Antônio Geraldo da Silva, presidente da Associação Brasileira de Psiquiatria

A ansiedade positiva no trabalho

O que vai diferir a ansiedade saudável da patológica é a intensidade e se há sintomas diferentes do que seria esperado para a situação que os disparou. 

Quando ela é positiva, e não atrapalha o dia a dia, funciona como a emoção que regular nossas intenções e ações. Essa é a visão do psiquiatra Henrique Bottura. 

“A ansiedade funcional sobe diante de situações que são desafiadoras. Ela estar alta na empresa não significa necessariamente que é um problema. O gestor deve esperar que os profissionais tenham algum nível de ansiedade, para entregar as coisas no prazo, por exemplo”, explica.

No ambiente de trabalho, ela garante responsabilidade, disciplina, comprometimento e foco. O problema é quando isso transborda.

“Existe um ponto bom de ansiedade, que coloca a gente num grau produtivo, antecipando o que você precisa fazer. Ajuda a criar um contexto certo para uma produtividade bacana. A gente não precisa olhar a ansiedade como algo necessariamente ruim. Pessoas com ansiedade podem estudar mais, ser mais pontuais, mais caprichosas”

Desirée Cassado. psicóloga

O ambiente de trabalho pode ser tanto positivo como negativo para quem sofre de transtornos de ansiedade. Isso vai depender da cultura da empresa. 

Competição e pressão além da conta costumam piorar quadros ansiosos. Também é natural que exista uma certa ansiedade no trabalho porque as pessoas visualizam ameaças como ser julgado, recriminado e perder o emprego.
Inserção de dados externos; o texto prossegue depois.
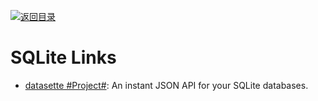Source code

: [![返回目录](https://parg.co/UGo)](https://github.com/wxyyxc1992/Awesome-Links) 
 
 
# SQLite Links

- [datasette #Project#](https://github.com/simonw/datasette): An instant JSON API for your SQLite databases.
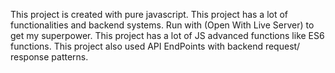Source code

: This project is created with pure javascript. This project has a lot of functionalities and backend systems. Run with (Open With Live Server) to get my superpower.
This project has a lot of JS advanced functions like ES6 functions. This project also used API EndPoints with backend request/ response patterns.


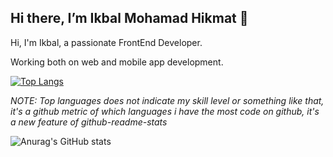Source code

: ## Hi there, I’m Ikbal Mohamad Hikmat 👋

Hi, I'm Ikbal, a passionate FrontEnd Developer. 

Working both on web and mobile app development.


[![Top Langs](https://github-readme-stats.vercel.app/api/top-langs/?username=iiqmohamad)](https://github.com/anuraghazra/github-readme-stats)

*NOTE: Top languages does not indicate my skill level or something like that, it's a github metric of which languages i have the most code on github, it's a new feature of github-readme-stats*

![Anurag's GitHub stats](https://github-readme-stats.vercel.app/api?username=iiqmohamad&count_private=true)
Na psicanálise, o trabalho pode ser visto como um organizador psíquico. Quando agrega coisas positivas aos funcionários ajuda mais do que atrapalha quem tem questões emocionais. 

O psiquiatra Antônio Geraldo da Silva entende que ele pode ser um aliado. “Isso vai depender de qual contexto nos encontramos. Se o ambiente de trabalho é agradável, protegido, a pessoa sentirá prazer e bem-estar. Se o ambiente entristece e traz desânimo, algo não vai bem. Podemos ter relacionamentos com colegas e chefes que nos trazem alegria, bem-estar, sensação de proteção e significado de vida melhor ou podemos ter colegas e chefes que provocam insegurança, mal-estar e falta de proteção.”